**TEXT SHOWN**
===

Van der Merwe testified to the commission about Mkhwanazi's and Matlala's involvement in the coverup, torture and murder of a robbery suspect in 2022. The suspect had apparently had a plastic bag put over his head to suffocate him until he confessed to the robbery. When the suspect died, van der Merwe testified that he was instructed by Mkhwanazi to dispose of the body and when the body was found later in a reservoir in Nigel, police informant Jaco Hanekom told the witness that Mkhwanazi would cover up the situation.

President Ramaphosa released a statement on 6 December offering his condolences to van der Merwe's family and pledging to redouble efforts to protect whistleblowers and continue to fight corruption. Glynnis Breytenbach of the Democratic Alliance released a statement with a similar message. Justice Minister Mmamoloko Kubayi defended the government's witness protection program and the security provided to commission witnesses, placing blame on the South African media for discovering Witness D's identity.

After van der Merwe was killed, media sources began to place doubt on the continuation of the commission and speculated about the safety of other commission witnesses and other whistleblowers. While van der Merwe declined witness protection, several previous whistleblowers under government protection reported that they feared for their lives. Several commission witnesses reported receiving threats against their lives, with one potential witness afraid to testify due to possibly being next on the hit list.

===

**DATA BLOCK**
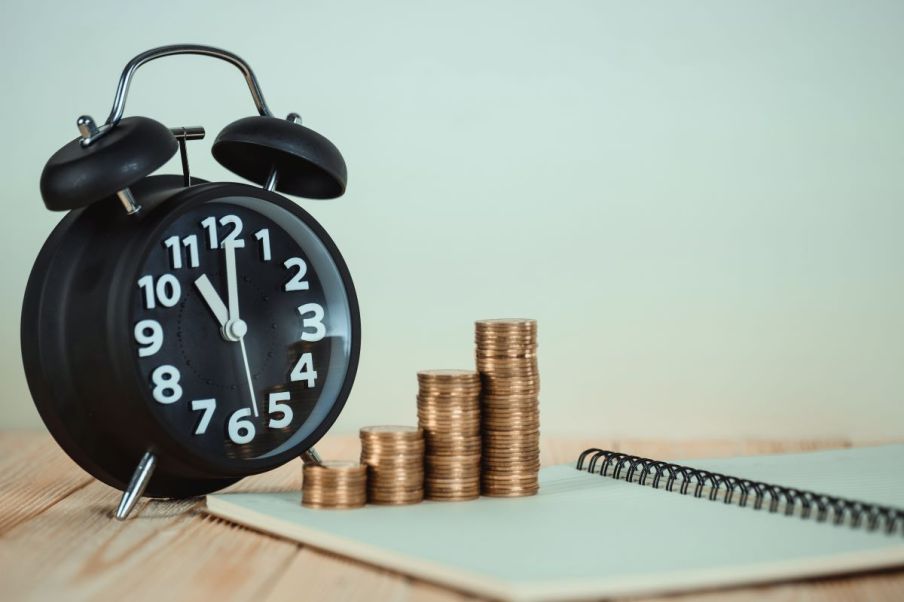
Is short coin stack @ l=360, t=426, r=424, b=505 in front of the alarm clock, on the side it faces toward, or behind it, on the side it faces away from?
in front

===

**REQUIREMENT 1**
Repeat word for word the stretch of the passage on van der Merwe from "After van der" through "the hit list.".
**REQUIREMENT 2**
In the passage on van der Merwe, turn the paragraph that begins "President Ramaphosa released a statement" into a short bulleted list that keeps its main facts.
**REQUIREMENT 3**
According to the passage on van der Merwe, where was the robbery suspect's body later found?

**SOLUTION 1**
After van der Merwe was killed, media sources began to place doubt on the continuation of the commission and speculated about the safety of other commission witnesses and other whistleblowers. While van der Merwe declined witness protection, several previous whistleblowers under government protection reported that they feared for their lives. Several commission witnesses reported receiving threats against their lives, with one potential witness afraid to testify due to possibly being next on the hit list.

**SOLUTION 2**
- On 6 December, President Ramaphosa offered condolences to van der Merwe's family and pledged to redouble efforts to protect whistleblowers and keep fighting corruption.
- Glynnis Breytenbach of the Democratic Alliance released a statement with a similar message.
- Justice Minister Mmamoloko Kubayi defended the government's witness protection program and the security given to commission witnesses, and blamed the South African media for discovering Witness D's identity.

**SOLUTION 3**
In a reservoir in Nigel.